Tremen
Un voyageur vêtu d’un scaphandrier débarque dans un no man’s land d’apocalypse : air cendré, robots en boule et voyageurs empalés sur des pieux tranchants comme des sabres… Aux prises avec la fin du monde, notre chevalier errant va faire l’expérience d’un monde où la solitude le dispute au silence, la désolation à la menace…
« Anticipation », c’est le nom d’une nouvelle collection chez Dargaud. Tremen est l’un des premiers albums, récit muet de 54 pages réalisé dans une grisaille bien hermétique. D’habitude, ce sont des maisons indépendantes qui tentent de mettre en valeur ces récits invendables. Dargaud s’y colle donc, mettant le paquet sur la partie visuelle. Pourquoi pas. Mais outre sa brièveté, Tremen nous plonge dans d’obscurs tréfonds. On a bien compris la moitié des scènes. Pour le reste, on invoque les multiples relectures possibles, argument bien pratique pour pallier le vide d’un message ou d’un récit. Si l’on peut être touché, c’est bien sûr par la force du dessin et la maîtrise narrative : niveaux de gris, lumière fantomatique, créatures effrayantes ou victimes expiatoires, grandes cases larges et panoramiques, le visuel claque et envoie du lourd. Oui, c’est beau, comme une magnifique démonstration de force. Mais on ne finit par voir que les références – Hopper, Arzach, Moebius, Stalker, Tarkovski, Vuzz, Druillet, Marc Caro, Nosferatu – largement rabâchées par les agaçantes préfaces et postfaces de Druillet et Marc Caro (La Cité des enfants perdus) qui nous annoncent pas moins qu’un chef-d’oeuvre… Évitons la lourdeur narcissique et promotionnelle des commentaires et laissons les lecteurs juger, bon sang !

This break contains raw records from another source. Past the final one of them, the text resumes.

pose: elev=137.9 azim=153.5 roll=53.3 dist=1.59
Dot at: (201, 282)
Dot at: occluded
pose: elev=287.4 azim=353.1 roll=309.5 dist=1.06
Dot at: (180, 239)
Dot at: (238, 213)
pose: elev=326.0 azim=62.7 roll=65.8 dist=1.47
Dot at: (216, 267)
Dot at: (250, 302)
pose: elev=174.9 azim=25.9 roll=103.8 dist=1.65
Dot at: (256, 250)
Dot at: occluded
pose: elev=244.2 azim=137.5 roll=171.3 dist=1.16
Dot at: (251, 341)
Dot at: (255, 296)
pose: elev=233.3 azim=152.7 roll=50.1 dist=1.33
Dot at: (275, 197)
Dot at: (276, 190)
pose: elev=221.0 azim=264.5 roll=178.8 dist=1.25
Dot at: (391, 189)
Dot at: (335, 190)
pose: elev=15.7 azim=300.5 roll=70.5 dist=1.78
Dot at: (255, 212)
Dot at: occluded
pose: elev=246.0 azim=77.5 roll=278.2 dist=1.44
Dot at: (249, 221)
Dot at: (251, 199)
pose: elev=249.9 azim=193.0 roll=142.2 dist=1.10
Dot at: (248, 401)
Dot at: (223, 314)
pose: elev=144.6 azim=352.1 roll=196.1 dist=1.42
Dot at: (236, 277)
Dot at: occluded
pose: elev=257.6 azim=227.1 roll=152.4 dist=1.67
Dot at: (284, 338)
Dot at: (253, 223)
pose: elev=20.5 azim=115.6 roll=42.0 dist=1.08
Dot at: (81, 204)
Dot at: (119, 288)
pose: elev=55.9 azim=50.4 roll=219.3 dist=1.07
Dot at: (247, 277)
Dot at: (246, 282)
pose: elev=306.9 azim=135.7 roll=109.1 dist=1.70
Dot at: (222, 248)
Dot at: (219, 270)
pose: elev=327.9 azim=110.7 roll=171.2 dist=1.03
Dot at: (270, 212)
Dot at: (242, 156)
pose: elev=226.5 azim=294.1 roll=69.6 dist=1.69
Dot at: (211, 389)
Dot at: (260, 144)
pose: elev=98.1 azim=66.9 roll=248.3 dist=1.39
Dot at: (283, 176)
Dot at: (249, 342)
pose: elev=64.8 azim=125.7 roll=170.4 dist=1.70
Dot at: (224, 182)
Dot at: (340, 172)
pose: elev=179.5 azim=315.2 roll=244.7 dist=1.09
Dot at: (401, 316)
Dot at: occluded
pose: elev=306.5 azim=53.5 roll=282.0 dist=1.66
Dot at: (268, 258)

Deux options possibles au final. Soit vous vous prenez au jeu du récit muet et le dessin devient alors puissant, évocateur, au diapason d’une errance incantatoire. Ou vous ne comprenez rien, lâchez l’album au bout de dix pages, et finissez par admirer une splendide coquille vide. Comme un bel exercice de style qui ne touche guère. On pencherait ici assez pour la seconde option…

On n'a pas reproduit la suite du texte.